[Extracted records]
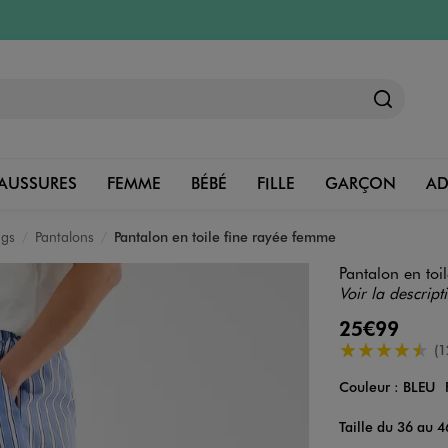
AUSSURES
FEMME
BÉBÉ
FILLE
GARÇON
A
ngs
Pantalons
Pantalon en toile fine rayée femme
Pantalon en toi
Voir la descript
25€99
4.5/5 de moye
(1
Couleur :
BLEU
Couleur
Choisissez votre 
Taille du 36 au 4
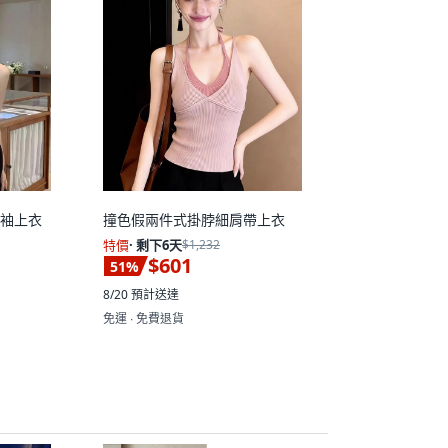
無袖上衣
撞色假兩件式掛脖細肩帶上衣
特價
·
剩下6天
$1,232
$601
51
%
8/20
預計送達
免運 ∙ 免費退貨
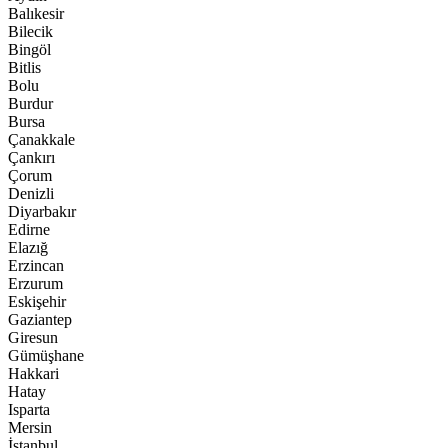
Balıkesir
Bilecik
Bingöl
Bitlis
Bolu
Burdur
Bursa
Çanakkale
Çankırı
Çorum
Denizli
Diyarbakır
Edirne
Elazığ
Erzincan
Erzurum
Eskişehir
Gaziantep
Giresun
Gümüşhane
Hakkari
Hatay
Isparta
Mersin
İstanbul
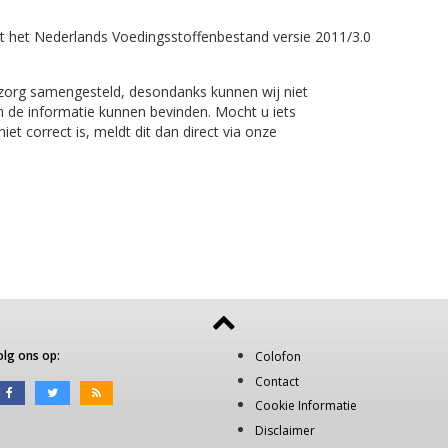
t het Nederlands Voedingsstoffenbestand versie 2011/3.0
 zorg samengesteld, desondanks kunnen wij niet
n de informatie kunnen bevinden. Mocht u iets
et correct is, meldt dit dan direct via onze
olg ons op:
Colofon
Contact
Cookie Informatie
Disclaimer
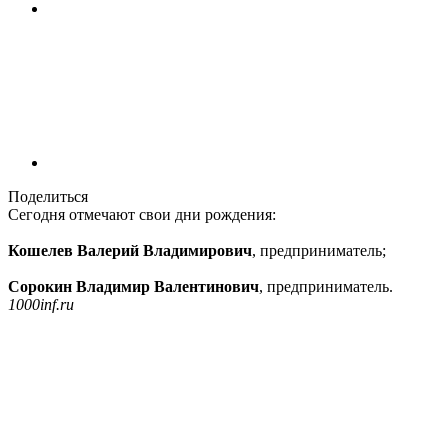
Поделиться
Сегодня отмечают свои дни рождения:
Кошелев Валерий Владимирович
, предприниматель;
Сорокин Владимир Валентинович
, предприниматель.
1000inf.ru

● **TASK INSTRUCTIONS**:
Copy every line above word for word and exclude the pictures.

● **SOLUTION**:
AUSSURES
FEMME
BÉBÉ
FILLE
GARÇON
A
ngs
Pantalons
Pantalon en toile fine rayée femme
Pantalon en toi
Voir la descript
25€99
4.5/5 de moye
(1
Couleur :
BLEU
Couleur
Choisissez votre 
Taille du 36 au 4
無袖上衣
撞色假兩件式掛脖細肩帶上衣
特價
·
剩下6天
$1,232
$601
51
%
8/20
預計送達
免運 ∙ 免費退貨
Balıkesir
Bilecik
Bingöl
Bitlis
Bolu
Burdur
Bursa
Çanakkale
Çankırı
Çorum
Denizli
Diyarbakır
Edirne
Elazığ
Erzincan
Erzurum
Eskişehir
Gaziantep
Giresun
Gümüşhane
Hakkari
Hatay
Isparta
Mersin
İstanbul
t het Nederlands Voedingsstoffenbestand versie 2011/3.0
 zorg samengesteld, desondanks kunnen wij niet
n de informatie kunnen bevinden. Mocht u iets
et correct is, meldt dit dan direct via onze
olg ons op:
Colofon
Contact
Cookie Informatie
Disclaimer
Поделиться
Сегодня отмечают свои дни рождения:
Кошелев Валерий Владимирович
, предприниматель;
Сорокин Владимир Валентинович
, предприниматель.
1000inf.ru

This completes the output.